[[ Records for processing, beginning ]]

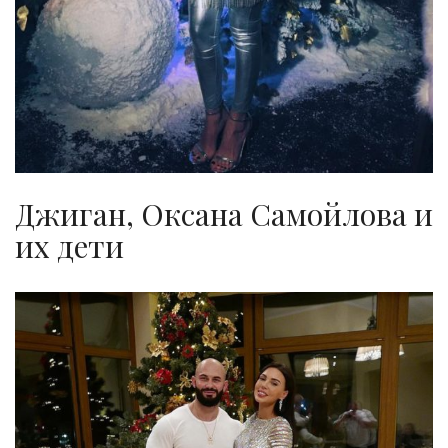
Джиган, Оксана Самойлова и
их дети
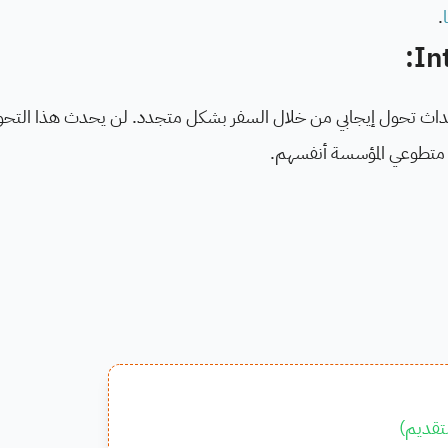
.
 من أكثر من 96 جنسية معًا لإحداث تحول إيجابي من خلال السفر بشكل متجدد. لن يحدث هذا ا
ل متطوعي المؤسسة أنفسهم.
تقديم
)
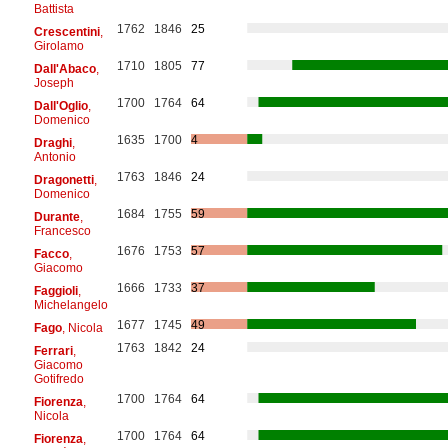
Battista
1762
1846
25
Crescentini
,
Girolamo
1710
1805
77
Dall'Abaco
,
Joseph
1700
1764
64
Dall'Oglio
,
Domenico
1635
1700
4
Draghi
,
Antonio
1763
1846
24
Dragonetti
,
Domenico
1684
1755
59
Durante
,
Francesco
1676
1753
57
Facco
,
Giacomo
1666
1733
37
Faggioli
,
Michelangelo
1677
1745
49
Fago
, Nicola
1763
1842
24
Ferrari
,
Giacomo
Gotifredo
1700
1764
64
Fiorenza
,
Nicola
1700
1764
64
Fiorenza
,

[[ Records for processing, end ]]

Your assignment> Return the records exactly. Don't carry the pictures over.

Task output>
Джиган, Оксана Самойлова и
их дети
.
 من أكثر من 96 جنسية معًا لإحداث تحول إيجابي من خلال السفر بشكل متجدد. لن يحدث هذا ا
ل متطوعي المؤسسة أنفسهم.
تقديم
)
Battista
1762
1846
25
Crescentini
,
Girolamo
1710
1805
77
Dall'Abaco
,
Joseph
1700
1764
64
Dall'Oglio
,
Domenico
1635
1700
4
Draghi
,
Antonio
1763
1846
24
Dragonetti
,
Domenico
1684
1755
59
Durante
,
Francesco
1676
1753
57
Facco
,
Giacomo
1666
1733
37
Faggioli
,
Michelangelo
1677
1745
49
Fago
, Nicola
1763
1842
24
Ferrari
,
Giacomo
Gotifredo
1700
1764
64
Fiorenza
,
Nicola
1700
1764
64
Fiorenza
,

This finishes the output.